The premise of this book sounded promising: Las Vegas is a city of contradictions: seedy and glamorous, secretive and wild, Vegas attracts people of all kinds–especially those with a secret to hide, or a life to leave behind. It’s the perfect location for Lester Olsen’s lucrative business. He gets to treat gorgeous, young women to five-star restaurants, splashy shows, and limo rides–and then he teaches them how to kill. Unfortunately, that plot line is very minimal, and there are several other plots going on at the same time, none of which have anything to do with that one. I mean, I was getting whip lash from the way the chapters went and back and forth between things, and between viewpoints.
The series features Jack Morgan, owner and head investigator of the firm Private which is based in Los Angeles.

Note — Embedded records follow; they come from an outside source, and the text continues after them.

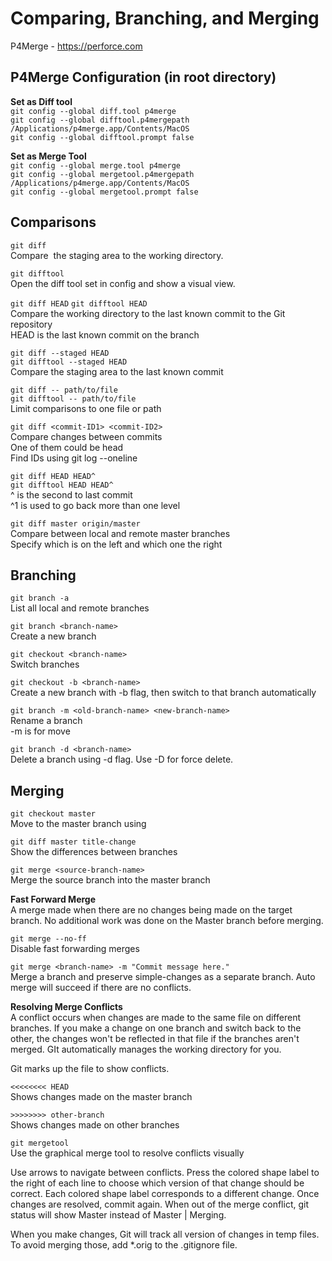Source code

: # Comparing, Branching, and Merging

P4Merge - https://perforce.com<br>

## P4Merge Configuration (in root directory)

**Set as Diff tool**<br>
`git config --global diff.tool p4merge`<br>
`git config --global difftool.p4mergepath /Applications/p4merge.app/Contents/MacOS`<br>
`git config --global difftool.prompt false`

**Set as Merge Tool**<br>
`git config --global merge.tool p4merge`<br>
`git config --global mergetool.p4mergepath /Applications/p4merge.app/Contents/MacOS` <br>
`git config --global mergetool.prompt false `

## Comparisons

`git diff` <br>
Compare  the staging area to the working directory.

`git difftool` <br>
Open the diff tool set in config and show a visual view.

`git diff HEAD`
`git difftool HEAD` <br>
Compare the working directory to the last known commit to the Git repository <br>
HEAD is the last known commit on the branch

`git diff --staged HEAD` <br>
`git difftool --staged HEAD` <br>
Compare the staging area to the last known commit

`git diff -- path/to/file` <br>
`git difftool -- path/to/file` <br>
Limit comparisons to one file or path

`git diff <commit-ID1> <commit-ID2>` <br>
Compare changes between commits <br>
One of them could be head <br>
Find IDs using git log --oneline

`git diff HEAD HEAD^ ` <br>
`git difftool HEAD HEAD^ ` <br>
^ is the second to last commit <br>
^1 is used to go back more than one level

`git diff master origin/master` <br>
Compare between local and remote master branches <br>
Specify which is on the left and which one the right

## Branching
`git branch -a` <br>
List all local and remote branches

`git branch <branch-name>` <br>
Create a new branch

`git checkout <branch-name>` <br>
Switch branches

`git checkout -b <branch-name>` <br>
Create a new branch with -b flag, then switch to that branch automatically

`git branch -m <old-branch-name> <new-branch-name>` <br>
Rename a branch  <br>
-m is for move

`git branch -d <branch-name>` <br>
Delete a branch using -d flag. Use -D for force delete.

## Merging
`git checkout master` <br>
Move to the master branch using 

`git diff master title-change` <br>
Show the differences between branches

`git merge <source-branch-name>` <br>
Merge the source branch into the master branch

**Fast Forward Merge** <br>
A merge made when there are no changes being made on the target branch. No additional work was done on the Master branch before merging.

`git merge --no-ff ` <br>
Disable fast forwarding merges

`git merge <branch-name> -m "Commit message here."` <br>
Merge a branch and preserve simple-changes as a separate branch. Auto merge will succeed if there are no conflicts.

**Resolving Merge Conflicts** <br>
A conflict occurs when changes are made to the same file on different branches. If you make a change on one branch and switch back to the other, the changes won't be reflected in that file if the branches aren't merged. GIt automatically manages the working directory for you.

Git marks up the file to show conflicts.

`<<<<<<<< HEAD` <br>
Shows changes made on the master branch

`>>>>>>>> other-branch` <br>
Shows changes made on other branches

`git mergetool` <br>
Use the graphical merge tool to resolve conflicts visually

Use arrows to navigate between conflicts. Press the colored shape label to the right of each line to choose which version of that change should be correct. Each colored shape label corresponds to a different change. Once changes are resolved, commit again. When out of the merge conflict, git status will show Master instead of Master | Merging.

When you make changes, Git will track all version of changes in temp files. To avoid merging those, add *.orig to the .gitignore file.
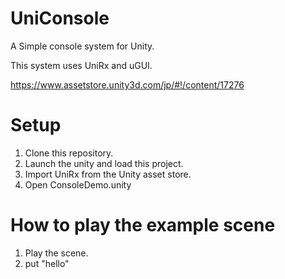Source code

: # UniConsole

A Simple console system for Unity.

This system uses UniRx and uGUI.

https://www.assetstore.unity3d.com/jp/#!/content/17276

# Setup

1. Clone this repository.
2. Launch the unity and load this project.
3. Import UniRx from the Unity asset store.
4. Open ConsoleDemo.unity

# How to play the example scene

1. Play the scene.
2. put "hello"




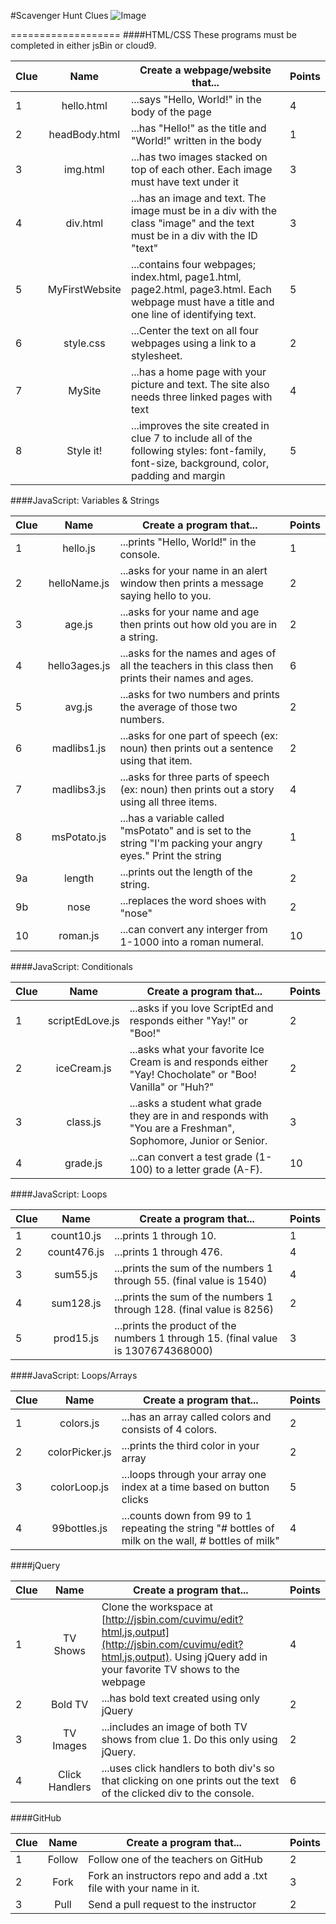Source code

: #Scavenger Hunt Clues
![Image](http://i.imgur.com/7PecKI9.png)


===================
####HTML/CSS
These programs must be completed in either jsBin or cloud9.

| Clue  | Name | Create a webpage/website that... | Points | 
|-------|:-------:|------|--------------|
| 1| hello.html|  ...says "Hello, World!" in the body of the page| 4 |
| 2| headBody.html |...has "Hello!" as the title and "World!" written in the body |1 | 
| 3 | img.html | ...has two images stacked on top of each other. Each image must have text under it | 3 | 
| 4 | div.html | ...has an image and text. The image must be in a div with the class "image" and the text must be in  a div with the ID "text"| 3 | 
| 5 | MyFirstWebsite  | ...contains four webpages; index.html, page1.html, page2.html, page3.html. Each webpage must have a title and one line of identifying text. | 5 | 
| 6 | style.css  | ...Center the text on all four webpages using a link to a stylesheet. | 2 | 
| 7 | MySite  | ...has a home page with your picture and text. The site also needs three linked pages with text | 4 | 
| 8 | Style it!  | ...improves the site created in clue 7 to include all of the following styles: font-family, font-size, background, color, padding and margin    | 5 | 

  
  
####JavaScript: Variables & Strings

| Clue  | Name | Create a program that... | Points | 
|-------|:-------:|------|--------------|
| 1| hello.js|  ...prints "Hello, World!" in the console. | 1 |
| 2| helloName.js |...asks for your name in an alert window then prints a message saying hello to you. |2 |
| 3 | age.js | ...asks for your name and age then prints out how old you are in a string. | 2 | 
| 4| hello3ages.js | ...asks for the names and ages of all the teachers in this class then prints their names and ages. | 6 | 
| 5 | avg.js | ...asks for two numbers and prints the average of those two numbers. | 2 |
| 6 | madlibs1.js  | ...asks for one part of speech (ex: noun) then prints out a sentence using that item.    | 2 | 
| 7 | madlibs3.js  | ...asks for three parts of speech (ex: noun) then prints out a story using all three items.| 4 |
| 8| msPotato.js|  ...has a variable called "msPotato" and is set to the string "I'm packing your angry eyes." Print the string  | 1 |
| 9a| length |...prints out the length of the string. |2 |
| 9b | nose  | ...replaces the word shoes with "nose"| 2 |
| 10 | roman.js  | ...can convert any interger from 1-1000 into a roman numeral.| 10 |  


####JavaScript: Conditionals

| Clue  | Name | Create a program that... | Points | 
|-------|:-------:|------|--------------|
| 1 | scriptEdLove.js | ...asks if you love ScriptEd and responds either "Yay!" or "Boo!" | 2 | 
| 2 | iceCream.js | ...asks what your favorite Ice Cream is and responds either "Yay! Chocholate" or "Boo! Vanilla" or "Huh?" | 2 | 
| 3 | class.js | ...asks a student what grade they are in and responds with "You are a Freshman", Sophomore, Junior or Senior. | 3 |
| 4 | grade.js | ...can convert a test grade (1-100) to a letter grade (A-F). | 10|

####JavaScript: Loops

| Clue  | Name | Create a program that... | Points | 
|-------|:-------:|------|--------------|
| 1 | count10.js | ...prints 1 through 10. | 1 | 
| 2 | count476.js | ...prints 1 through 476. | 4 | 
| 3 | sum55.js | ...prints the sum of the numbers 1 through 55. (final value is 1540) | 4 | 
| 4 | sum128.js | ...prints the sum of the numbers 1 through 128. (final value is 8256) | 2 | 
| 5 | prod15.js | ...prints the product of the numbers 1 through 15. (final value is 1307674368000)  | 3 |

####JavaScript: Loops/Arrays

| Clue  | Name | Create a program that... | Points | 
|-------|:-------:|------|--------------|
| 1 | colors.js | ...has an array called colors and consists of 4 colors. | 2 | 
| 2 | colorPicker.js | ...prints the third color in your array | 2 | 
| 3 | colorLoop.js | ...loops through your array one index at a time based on button clicks | 5 | 
| 4 | 99bottles.js | ...counts down from 99 to 1 repeating the string "# bottles of milk on the wall, # bottles of milk" | 4 | 


####jQuery

| Clue  | Name | Create a program that... | Points | 
|-------|:-------:|------|--------------|
| 1 | TV Shows| Clone the workspace at [http://jsbin.com/cuvimu/edit?html,js,output](http://jsbin.com/cuvimu/edit?html,js,output). Using jQuery add in your favorite TV shows to the webpage | 4 | 
| 2 | Bold TV | ...has bold text created using only jQuery | 2 | 
| 3 | TV Images | ...includes an image of both TV shows from clue 1. Do this only using jQuery.  | 2 | 
| 4 | Click Handlers| ...uses click handlers to both div's so that clicking on one prints out the text of the clicked div to the console. | 6 | 

####GitHub

| Clue  | Name | Create a program that... | Points | 
|-------|:-------:|------|--------------|
| 1 | Follow | Follow one of the teachers on GitHub | 2 | 
| 2 | Fork | Fork an instructors repo and add a .txt file with your name in it. | 3 | 
| 3 | Pull | Send a pull request to the instructor | 2 |
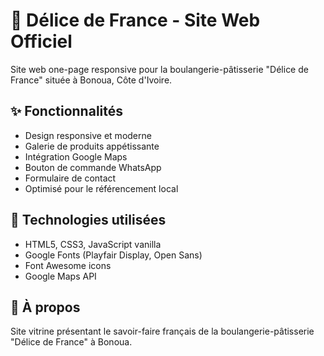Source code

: # 🥐 Délice de France - Site Web Officiel

Site web one-page responsive pour la boulangerie-pâtisserie "Délice de France" située à Bonoua, Côte d'Ivoire.

## ✨ Fonctionnalités
- Design responsive et moderne
- Galerie de produits appétissante
- Intégration Google Maps
- Bouton de commande WhatsApp
- Formulaire de contact
- Optimisé pour le référencement local

## 🚀 Technologies utilisées
- HTML5, CSS3, JavaScript vanilla
- Google Fonts (Playfair Display, Open Sans)
- Font Awesome icons
- Google Maps API

## 📍 À propos
Site vitrine présentant le savoir-faire français de la boulangerie-pâtisserie "Délice de France" à Bonoua.
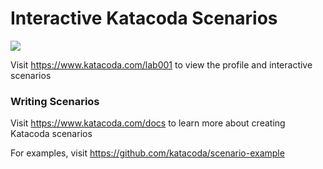 # Interactive Katacoda Scenarios

[![](http://shields.katacoda.com/katacoda/lab001/count.svg)](https://www.katacoda.com/lab001 "Get your profile on Katacoda.com")

Visit https://www.katacoda.com/lab001 to view the profile and interactive scenarios

### Writing Scenarios
Visit https://www.katacoda.com/docs to learn more about creating Katacoda scenarios

For examples, visit https://github.com/katacoda/scenario-example

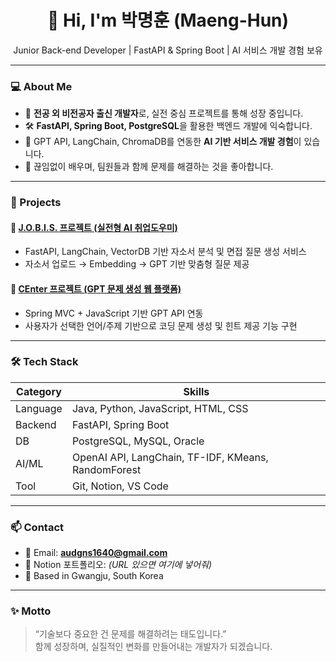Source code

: <h1 align="center">👋 Hi, I'm 박명훈 (Maeng-Hun)</h1>
<p align="center">Junior Back-end Developer | FastAPI & Spring Boot | AI 서비스 개발 경험 보유</p>

---

### 💻 About Me

- 📌 **전공 외 비전공자 출신 개발자**로, 실전 중심 프로젝트를 통해 성장 중입니다.
- 🛠️ **FastAPI, Spring Boot, PostgreSQL**을 활용한 백엔드 개발에 익숙합니다.
- 🤖 GPT API, LangChain, ChromaDB를 연동한 **AI 기반 서비스 개발 경험**이 있습니다.
- 🧠 끊임없이 배우며, 팀원들과 함께 문제를 해결하는 것을 좋아합니다.

---

### 📂 Projects

#### 🔹 [J.O.B.I.S. 프로젝트 (실전형 AI 취업도우미)](https://github.com/2024-SMHRD-DCX-BigData-16/J.O.B.I.S.)
- FastAPI, LangChain, VectorDB 기반 자소서 분석 및 면접 질문 생성 서비스
- 자소서 업로드 → Embedding → GPT 기반 맞춤형 질문 제공

#### 🔹 [CEnter 프로젝트 (GPT 문제 생성 웹 플랫폼)](https://github.com/2024-SMHRD-DCX-BigData-16/CEnter)
- Spring MVC + JavaScript 기반 GPT API 연동
- 사용자가 선택한 언어/주제 기반으로 코딩 문제 생성 및 힌트 제공 기능 구현

---

### 🛠 Tech Stack

| Category | Skills |
|----------|--------|
| Language | Java, Python, JavaScript, HTML, CSS |
| Backend  | FastAPI, Spring Boot |
| DB       | PostgreSQL, MySQL, Oracle |
| AI/ML    | OpenAI API, LangChain, TF-IDF, KMeans, RandomForest |
| Tool     | Git, Notion, VS Code |

---

### 📫 Contact

- 📧 Email: **audgns1640@gmail.com**
- 📎 Notion 포트폴리오: *(URL 있으면 여기에 넣어줘)*
- 📍 Based in Gwangju, South Korea

---

### ✨ Motto

> “기술보다 중요한 건 문제를 해결하려는 태도입니다.”  
> 함께 성장하며, 실질적인 변화를 만들어내는 개발자가 되겠습니다.
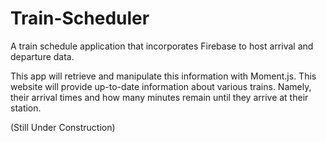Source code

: # Train-Scheduler
A train schedule application that incorporates Firebase to host arrival and departure data.

This app will retrieve and manipulate this information with Moment.js. This website will provide up-to-date information about various trains. Namely, their arrival times and how many minutes remain until they arrive at their station.

(Still Under Construction)
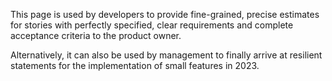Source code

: ﻿This page is used by developers to provide fine-grained,
precise estimates for stories with perfectly specified, 
clear requirements and complete acceptance criteria to the product owner.

Alternatively, it can also be used by management to finally arrive 
at resilient statements for the implementation of small features in 2023.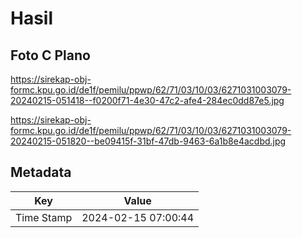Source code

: # Hasil

## Foto C Plano

https://sirekap-obj-formc.kpu.go.id/de1f/pemilu/ppwp/62/71/03/10/03/6271031003079-20240215-051418--f0200f71-4e30-47c2-afe4-284ec0dd87e5.jpg

https://sirekap-obj-formc.kpu.go.id/de1f/pemilu/ppwp/62/71/03/10/03/6271031003079-20240215-051820--be09415f-31bf-47db-9463-6a1b8e4acdbd.jpg


## Metadata

| Key        | Value               |
| ---------- | ------------------- |
| Time Stamp | 2024-02-15 07:00:44 |



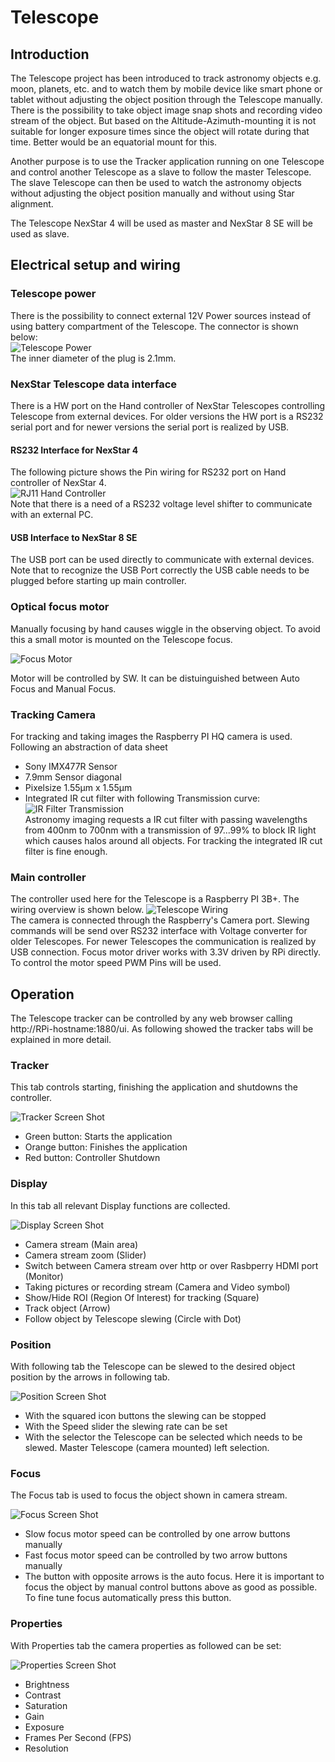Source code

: # Telescope

## Introduction
<!-- What the project does --> 
<!-- Why the project is useful -->
The Telescope project has been introduced to track astronomy objects e.g. moon, planets, etc. and to watch them by mobile device like smart phone or tablet without adjusting the object position through the Telescope manually. There is the possibility to take object image snap shots and recording video stream of the object. But based on the Altitude-Azimuth-mounting it is not suitable for longer exposure times since the object will rotate during that time. Better would be an equatorial mount for this.  

Another purpose is to use the Tracker application running on one Telescope and control another Telescope as a slave to follow the master Telescope. The slave Telescope can then be used to watch the astronomy objects without adjusting the object position manually and without using Star alignment.

The Telescope NexStar 4 will be used as master and NexStar 8 SE will be used as slave.

## Electrical setup and wiring
### Telescope power
There is the possibility to connect external 12V Power sources instead of using battery compartment of the Telescope.
The connector is shown below:  
![Telescope Power](/Images/TelescopePower.jpg)  
The inner diameter of the plug is 2.1mm.
### NexStar Telescope data interface
There is a HW port on the Hand controller of NexStar Telescopes controlling Telescope from external devices. For older versions the HW port is a RS232 serial port and for newer versions the serial port is realized by USB.
#### RS232 Interface for NexStar 4
The following picture shows the Pin wiring for RS232 port on Hand controller of NexStar 4.   
![RJ11 Hand Controller](/Images/RJ11HandController.png)  
Note that there is a need of a RS232 voltage level shifter to communicate with an external PC.
#### USB Interface to NexStar 8 SE
The USB port can be used directly to communicate with external devices.
Note that to recognize the USB Port correctly the USB cable needs to be plugged before starting up main controller.

### Optical focus motor
Manually focusing by hand causes wiggle in the observing object. To avoid this a small motor is mounted on the Telescope focus.

![Focus Motor](/Images/FocusMotor.jpg)  
  
Motor will be controlled by SW. It can be distuinguished between Auto Focus and Manual Focus. 
### Tracking Camera 
For tracking and taking images the Raspberry PI HQ camera is used. Following an abstraction of data sheet
* Sony IMX477R Sensor
* 7.9mm Sensor diagonal
* Pixelsize 1.55µm x 1.55µm
* Integrated IR cut filter with following Transmission curve:
![IR Filter Transmission](/Images/IRFilterTransmission.png)  
Astronomy imaging requests a IR cut filter with passing wavelengths from 400nm to 700nm with a transmission of 97...99% to block IR light which causes halos around all objects.
For tracking the integrated IR cut filter is fine enough.
### Main controller
The controller used here for the Telescope is a Raspberry PI 3B+. The wiring overview is shown below.
![Telescope Wiring](/Images/TelescopeWiring.jpg)  
The camera is connected through the Raspberry's Camera port. Slewing commands will be send over RS232 interface with Voltage converter for older Telescopes. For newer Telescopes the communication is realized by USB connection. Focus motor driver works with 3.3V driven by RPi directly. To control the motor speed PWM Pins will be used. 
## Operation
The Telescope tracker can be controlled by any web browser calling http://RPi-hostname:1880/ui. As following showed the tracker tabs will be explained in more detail.
### Tracker
This tab controls starting, finishing the application and shutdowns the controller.  
  
![Tracker Screen Shot](/Images/TrackerScreenShot.jpg)  
- Green button: Starts the application
- Orange button: Finishes the application
- Red button: Controller Shutdown 
### Display
In this tab all relevant Display functions are collected. 

![Display Screen Shot](/Images/DisplayScreenShot.jpg)  
- Camera stream (Main area)
- Camera stream zoom (Slider)
- Switch between Camera stream over http or over Rasbperry HDMI port (Monitor)
- Taking pictures or recording stream (Camera and Video symbol)
- Show/Hide ROI (Region Of Interest) for tracking (Square)
- Track object (Arrow)
- Follow object by Telescope slewing (Circle with Dot)
### Position
With following tab the Telescope can be slewed to the desired object position by the arrows in following tab.

![Position Screen Shot](/Images/PositionScreenShot.jpg)  
- With the squared icon buttons the slewing can be stopped
- With the Speed slider the slewing rate can be set
- With the selector the Telescope can be selected which needs to be slewed. Master Telescope (camera mounted) left selection.
### Focus
The Focus tab is used to focus the object shown in camera stream.

![Focus Screen Shot](/Images/FocusScreenShot.jpg)  
- Slow focus motor speed can be controlled by one arrow buttons manually
- Fast focus motor speed can be controlled by two arrow buttons manually
- The button with opposite arrows is the auto focus. Here it is important to focus the object by manual control buttons above as good as possible.
To fine tune focus automatically press this button.
### Properties
With Properties tab the camera properties as followed can be set:

![Properties Screen Shot](/Images/PropertiesScreenShot.jpg)  
- Brightness
- Contrast
- Saturation
- Gain
- Exposure
- Frames Per Second (FPS)
- Resolution

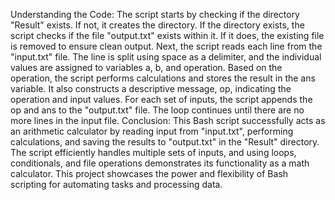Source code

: Understanding the Code: The script starts by checking if the directory "Result" exists. If not, it creates the directory. If the directory exists, the script checks if the file "output.txt" exists within it. If it does, the existing file is removed to ensure clean output.
Next, the script reads each line from the "input.txt" file. The line is split using space as a delimiter, and the individual values are assigned to variables a, b, and operation. Based on the operation, the script performs calculations and stores the result in the ans variable. It also constructs a descriptive message, op, indicating the operation and input values.
For each set of inputs, the script appends the op and ans to the "output.txt" file. The loop continues until there are no more lines in the input file.
Conclusion: This Bash script successfully acts as an arithmetic calculator by reading input from "input.txt", performing calculations, and saving the results to "output.txt" in the "Result" directory. The script efficiently handles multiple sets of inputs, and using loops, conditionals, and file operations demonstrates its functionality as a math calculator. This project showcases the power and flexibility of Bash scripting for automating tasks and processing data.
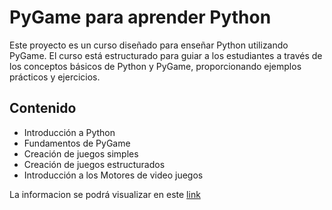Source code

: # PyGame para aprender Python

Este proyecto es un curso diseñado para enseñar Python utilizando PyGame. El curso está estructurado para guiar a los estudiantes a través de los conceptos básicos de Python y PyGame, proporcionando ejemplos prácticos y ejercicios.

## Contenido

- Introducción a Python
- Fundamentos de PyGame
- Creación de juegos simples
- Creación de juegos estructurados
- Introducción a los Motores de video juegos

La informacion se podrá visualizar en este [link](https://danielestrada971102.github.io/pygame-course/)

He’s called in to help local police when a couple of sleazy characters coerce women into their hotel room and sexually assault them. Turns out the pair are Sumari diplomats, on a wild spree in America, and of course they have immunity and can’t be charged. We get several chapters devoted to their story line, as they get more and more depraved and end up killing someone.
Another plot line involves luxury vehicles being fire bombed, and one of those cars belongs to Jack so it’s personal. He believes that his eeevil twin Tommy is behind it, but it turns out to be something else altogether. (Seriously, his twin is portrayed so broadly nasty, he should be twirling a mustache and cackling.)
Let’s see, what else – oh yes, one of his employees, Rick, is on trial for beating up and nearly killing an ex-girlfriend. Rick and Jack have a long friendship, going back to their service in the military so Jack manages to spend time at court along with everything else that is going on. There’s also a woman in Jack’s life, Justine, that he has an on-again, off-again relationship with – and she works for him too so that’s not creepy at all.
The action does jump to Las Vegas intermittently, where a man is placing young women into relationships with wealthy octogenarians so they can bump them off and split the cash. This plan backfires for one of the girls and she ends up dead instead. Jack is called in to help the intended victim and spends a brief time in Vegas, but that’s about it. He does send one of his associates to guard one of the other husbands, and gets his assistant to infiltrate the gang but that goes sour and she ends up nearly dead herself. The time in Vegas is minimal, and could have just as easily been set in L.A. for all the description we get of the city. I was expecting a crime spree in Vegas, with show girls on a murder rampage, but it was so lame it was laughable. Such a waste of a plot.
The last thread that made absolutely NO sense until the ending concerned a young woman who was racing home on the freeway every day, trying to beat her own speed record. She referred to this as the Death Race. I couldn’t understand for the life of me why this was included but it was all a setup to be part of the bloody ending for the villainish diplomats.
Why did I read this book? I asked myself that several times, but then I just had to finish it to see how it ended – which it did with a whimper and not a bang. James Patterson has written many, many books and has made a huge fortune doing so; this was obviously a fast grab for more cash. The chapters are only about three pages long, the plots are thin, the dialogue is bad and the characters were pretty cliche. Do yourself a favor and steer clear of this book.